The lessons of the BLCP for social, urban and economic planning include the need to seriously consider the short-termist and often utopian contractual relationships between the government and the private sector.

The dystopian reality of many Sydney-based PPPs provides a poignant reminder about the dynamics and dilemmas between government intervention to free market economics.

Dallas Rogers is Research Fellow at the Urban Research Centre of UWS.

Comments

  1. How does the public evaluate a PPP for success?

    Were the tunnels that went into receivership a success for the taxpayer and public as the project was subsidised by the private sector’s loss of it’s equity?

    If public assets (including intangibles like TV, mobile phone and radio spectrum) are sold too cheap and the private sector makes a killing, doesn’t that mean the project was a failure from the public’s point of view?

    Would some kind of rent renegotiated say every 5 years be a better mechanism for the public in providing spectrum for TV, mobile phones etc?

    Are most PPP’s for fixed tangible assets merely tax or balance sheet driven financing arrangements? (Certainly leveraged leasing of rail carriages for state governments was obtaining a federal tax subsidy through private ownership of depreciable assets.)

  2. General Disarray

    An irritating aspect of those PPP tunnel builds is they almost always involve restricting perfectly good roads to “encourage” more people into the tunnels.
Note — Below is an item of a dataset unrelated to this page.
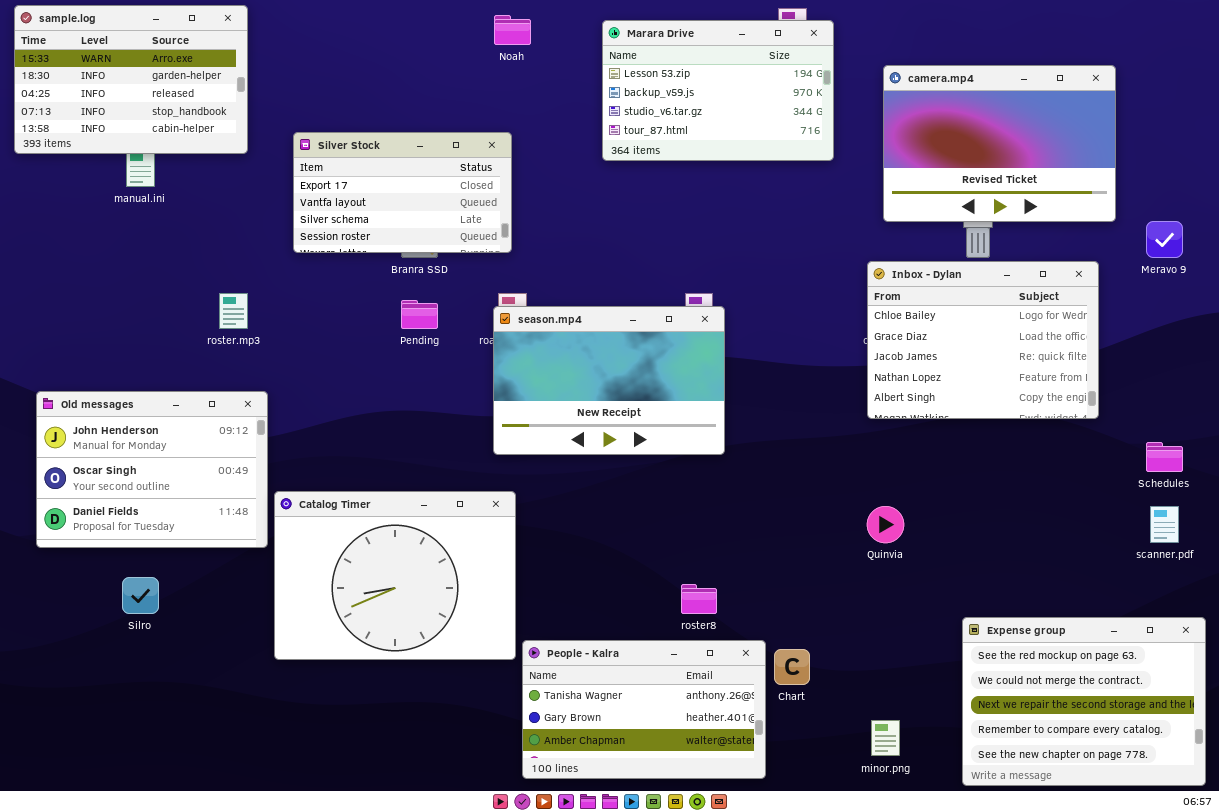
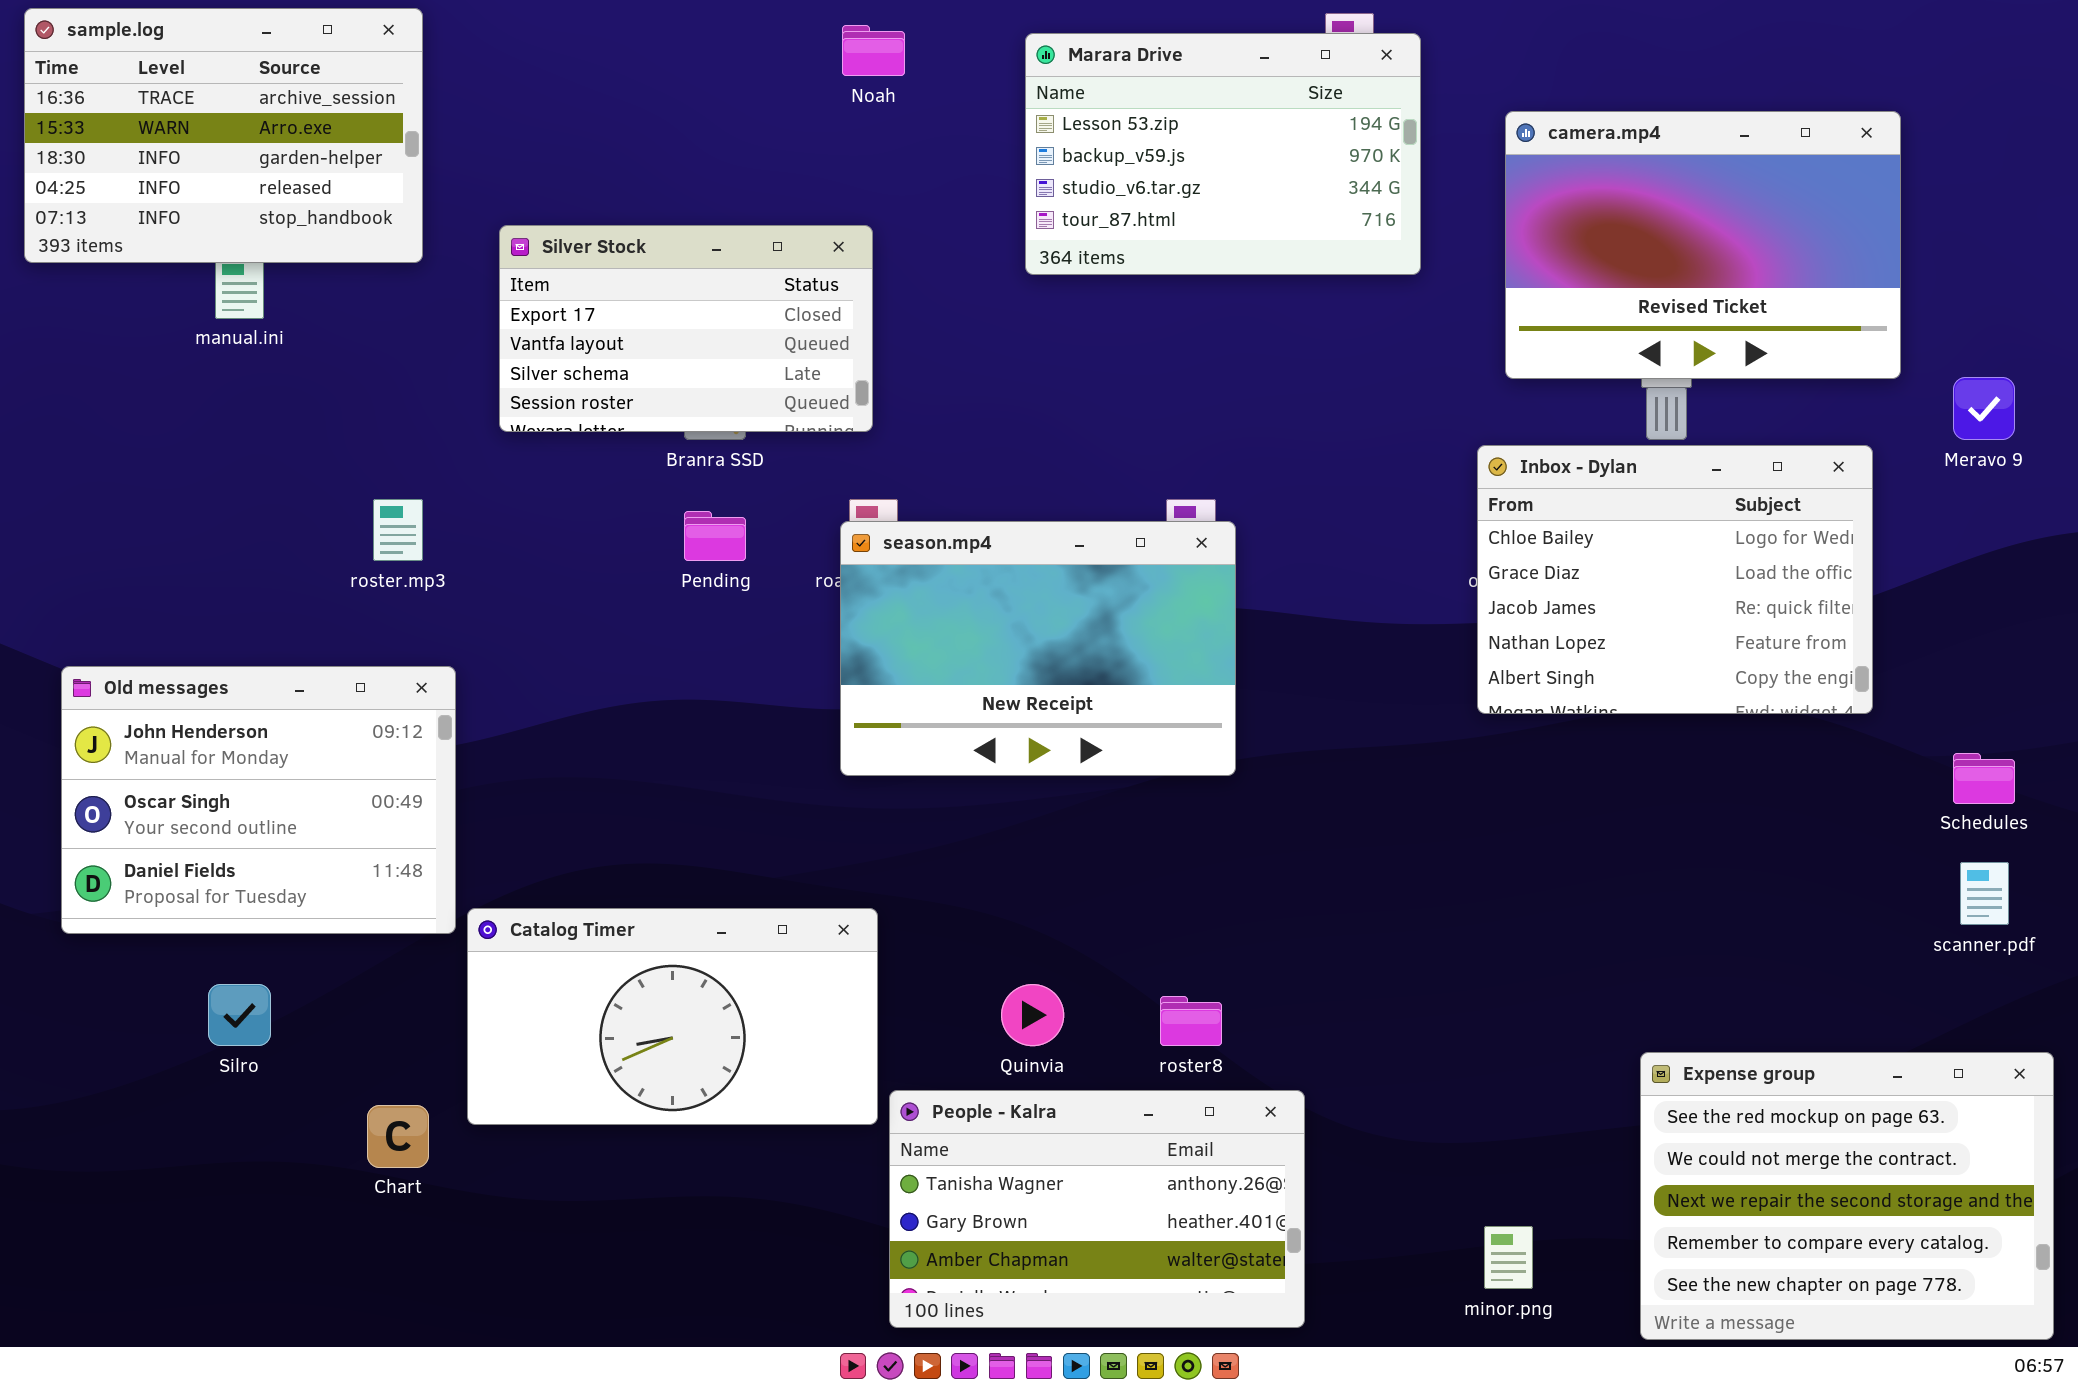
sample.log: [14,5,248,154] -> [24,8,423,263], scrolled up 1 row
Catalog Timer: [274,491,516,660] -> [467,908,878,1125], resized
Quinvia: [867,506,904,543] -> [1001,984,1064,1046], moved
Chart: [774,649,810,685] -> [367,1105,429,1168], moved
When an infrastructure project is designed to be profitable in its own right the thinking tends to be too short-sighted.

    • Soak the car drivers to pay for the new infrastructure by closing competing public owned lanes, then (assuming the project is BOOT (Build own operate transfer)) reopen the closed lanes once the ownership reverts to increase capacity for “free”.

  3. I would post a comment on this but the commenting system keeps rejecting it. Perhaps it is too long.

    • thomickersMEMBER

      look to Dumpling for guidance on commenting

      His trilogy of comments are divided into “episodes”…All pass the moderation test as well as breaking box office records back-to-back 😛

  4. Some have worked, some haven’t and perhaps its better to get someone (Productivity Commission) to do an independent study rather than rely on reasoning by(selective) example. However, its going to be a hard case to justify that having the public sector decide everything about how much, what and when is spent on non social infratructure is going to be better than having some private sector involvement eg the PC has quantified that private sector hospitals are built cheaper and operate cheaper than public sector hospitals(selective example)
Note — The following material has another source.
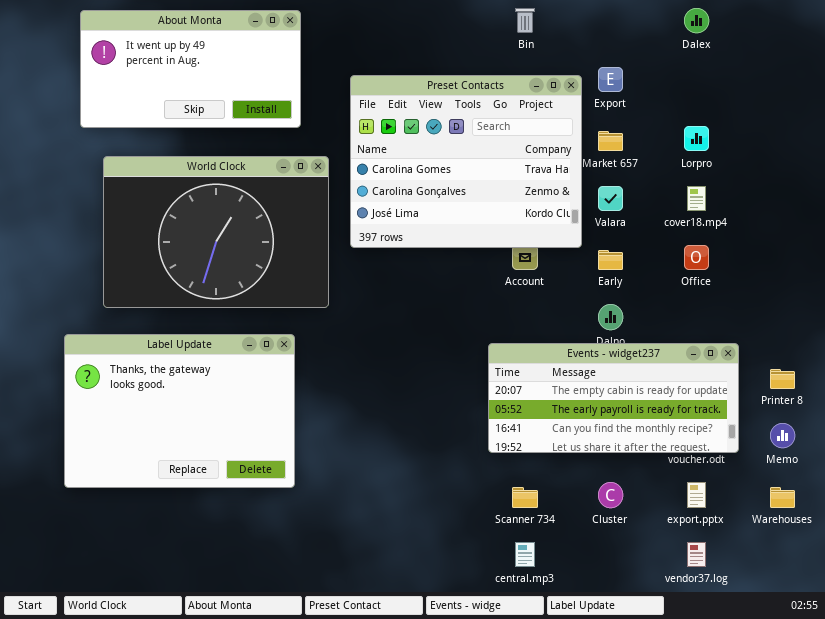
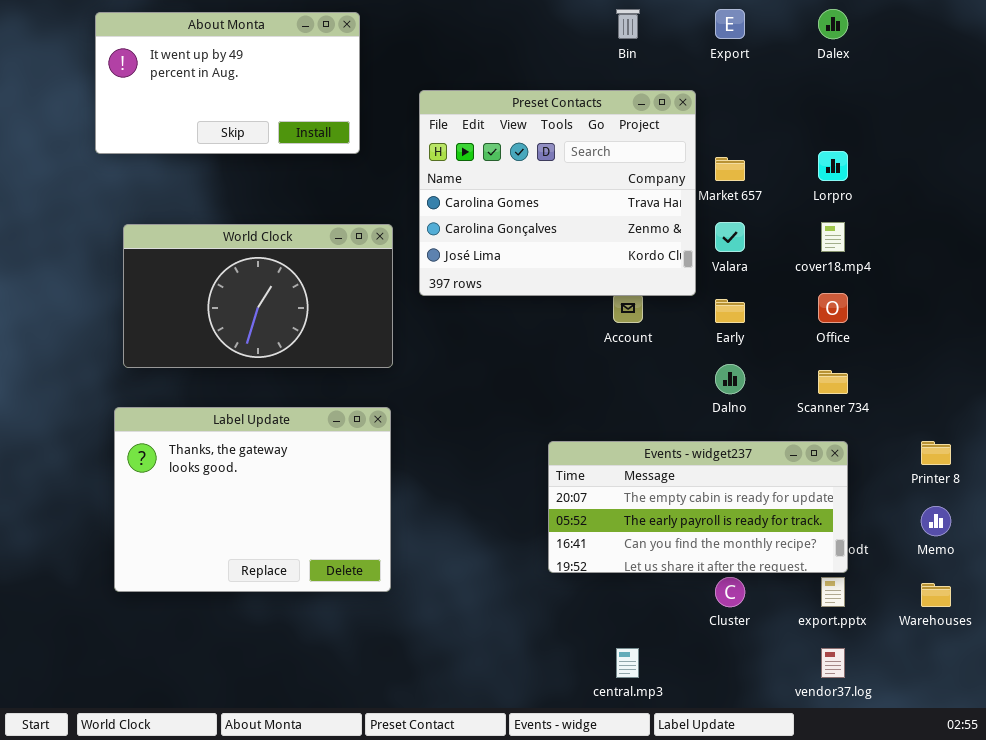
Export: [598,67,623,92] -> [715,9,745,39], moved
World Clock: [103,156,329,308] -> [123,224,393,368], resized
Label Update: [64,334,295,488] -> [114,407,391,592], moved
Events - widget237: [488,343,739,453] -> [548,441,848,573], moved
Scanner 734: [512,487,538,508] -> [818,370,848,394], moved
  5. While concession arrangements for toll roads and other infrastructure assets have existed since time immemorial, they were ‘rediscovered’ and renamed PPPs in the late 1980s and have since become a primary means of financing mega-projects, with applications ranging from tunnels and desalination plants to hospitals and prisons. The change in branding from concessions to PPPs is hardly innocent. A concession by a government to a private party of the right to undertake and charge for a monopoly asset has a clear negative connotation: taxpayers are giving up something which would otherwise rightly be theirs. Who, on the other hand, could object to a partnership, with all the sense of shared obligation that word implies? As with nation building, here words are being used not to assist understanding but to mislead. For whether the contracts are indeed a partnership, and one which delivers net benefits to the community, is a question of fact, not of form. The crucial issues are whether the projects are worth doing and whether the concession contract provides the project outcomes at least cost to the community.
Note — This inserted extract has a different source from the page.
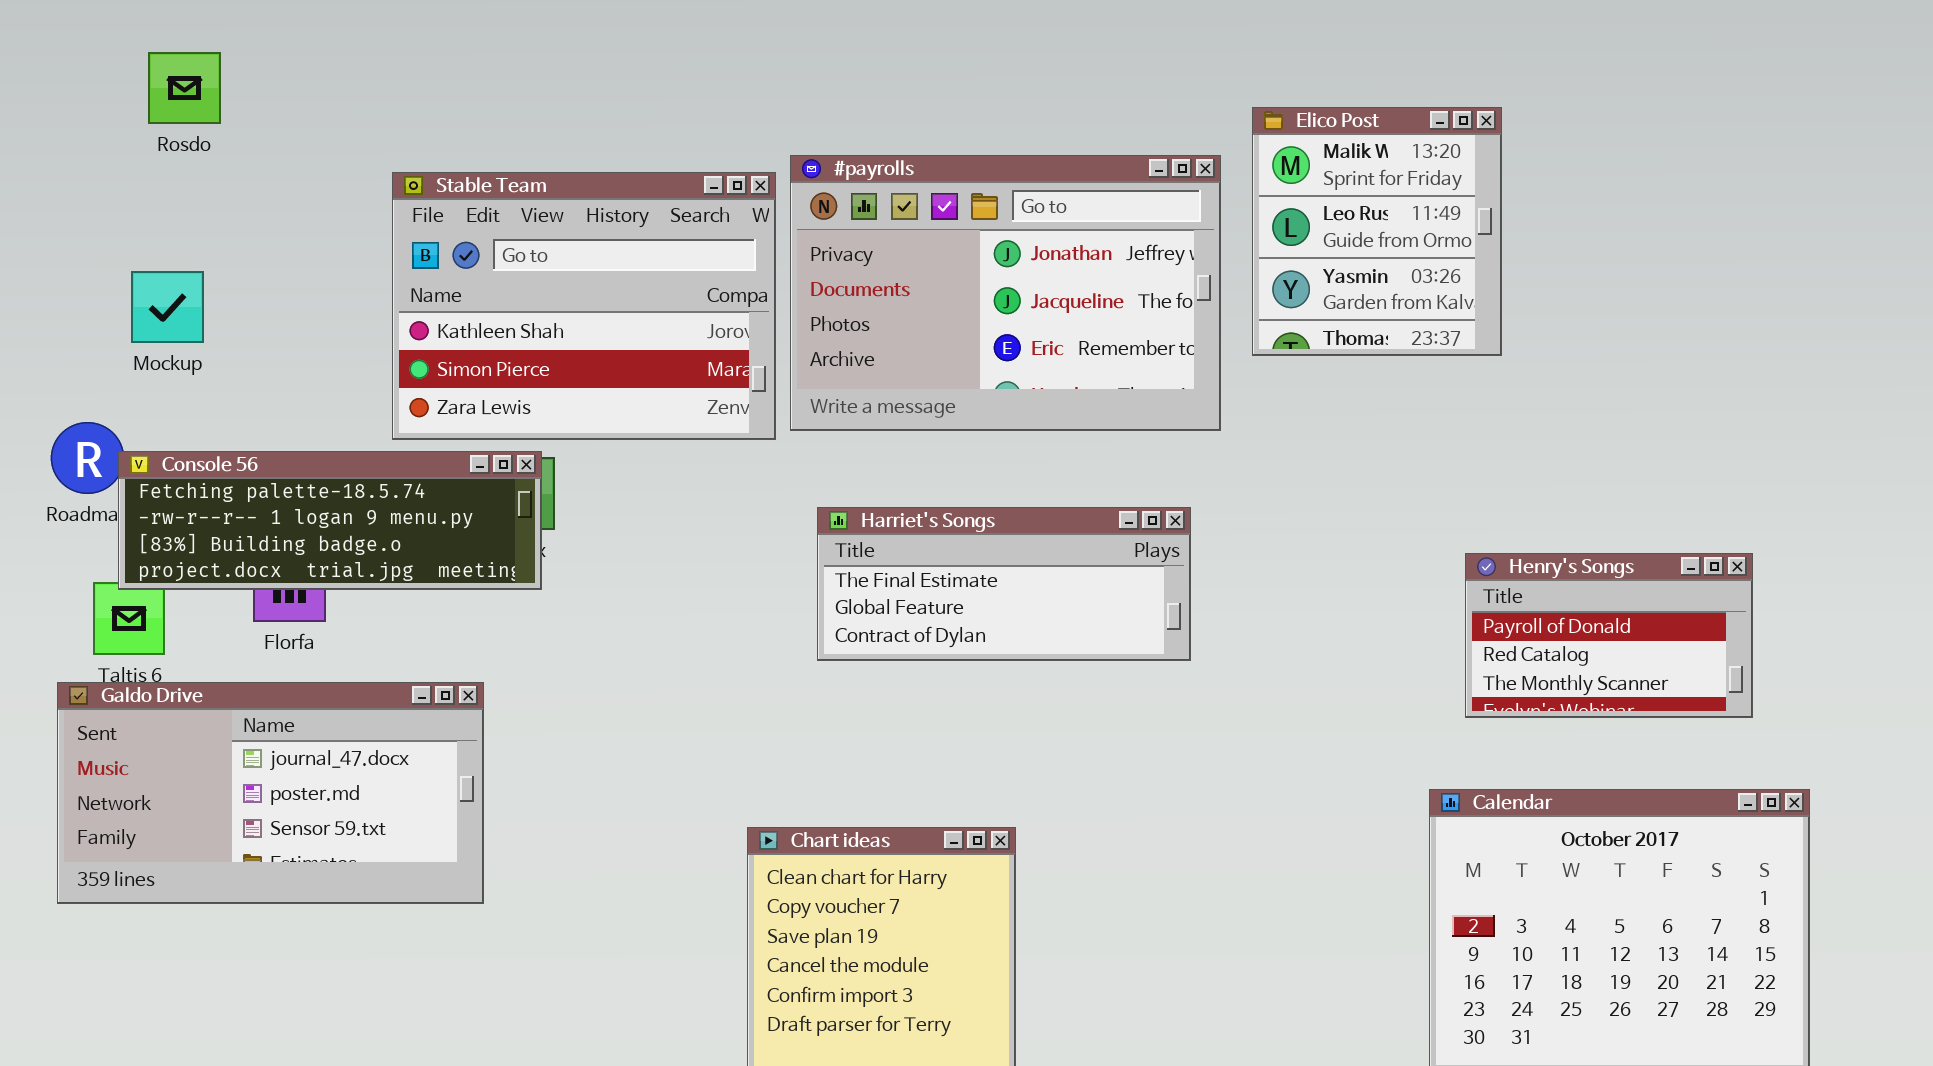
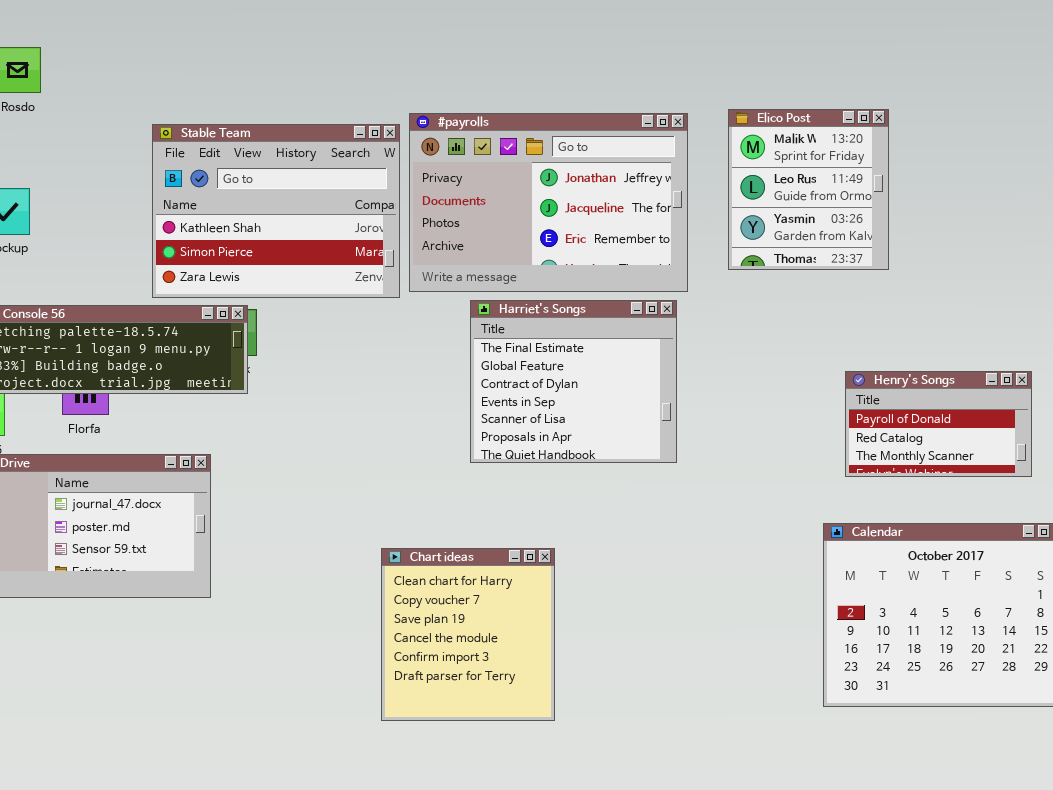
Elico Post: [1252,107,1502,356] -> [728,109,889,270], moved
Harriet's Songs: [817,507,1191,661] -> [470,300,677,463], moved, resized

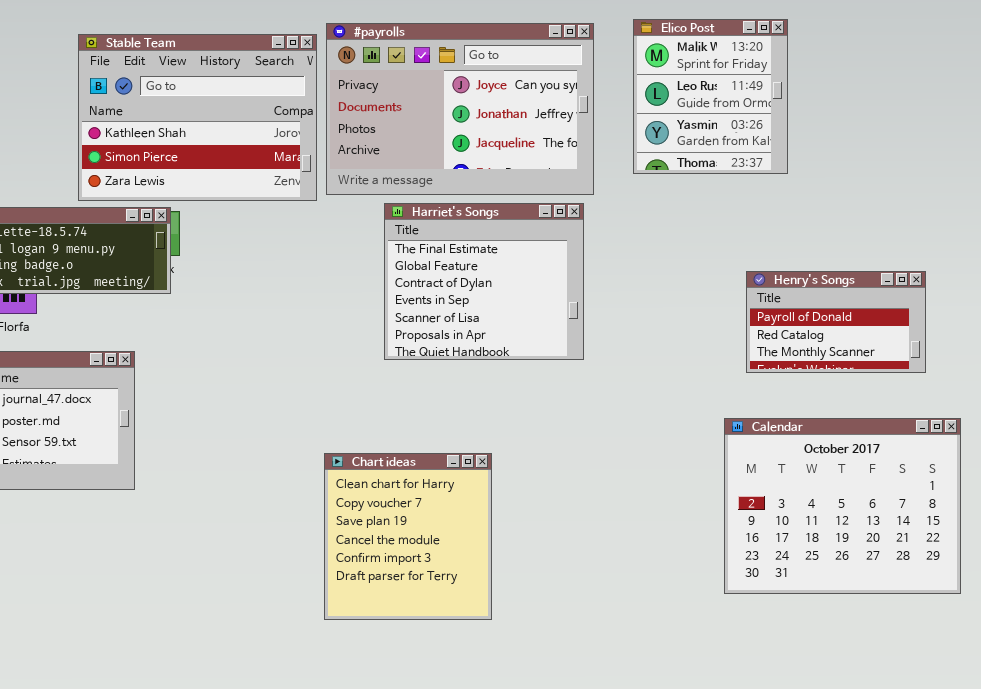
#payrolls: [409,113,688,292] -> [326,23,594,195], scrolled up 1 row
Chart ideas: [381,548,555,721] -> [324,453,492,620], moved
    Regardless of the final result, and its real utility, everyone’s a winner. The firms undertaking the projects cash the rents. Governments gain more ribbon-cutting opportunities, vocal support from PPP firms, lucrative jobs for their ‘mates’ and welcome donations to campaign coffers. Only taxpayers and users suffer, but then again, ignorance is bliss. Little wonder that PPPs have proved increasingly popular with incompetent state governments.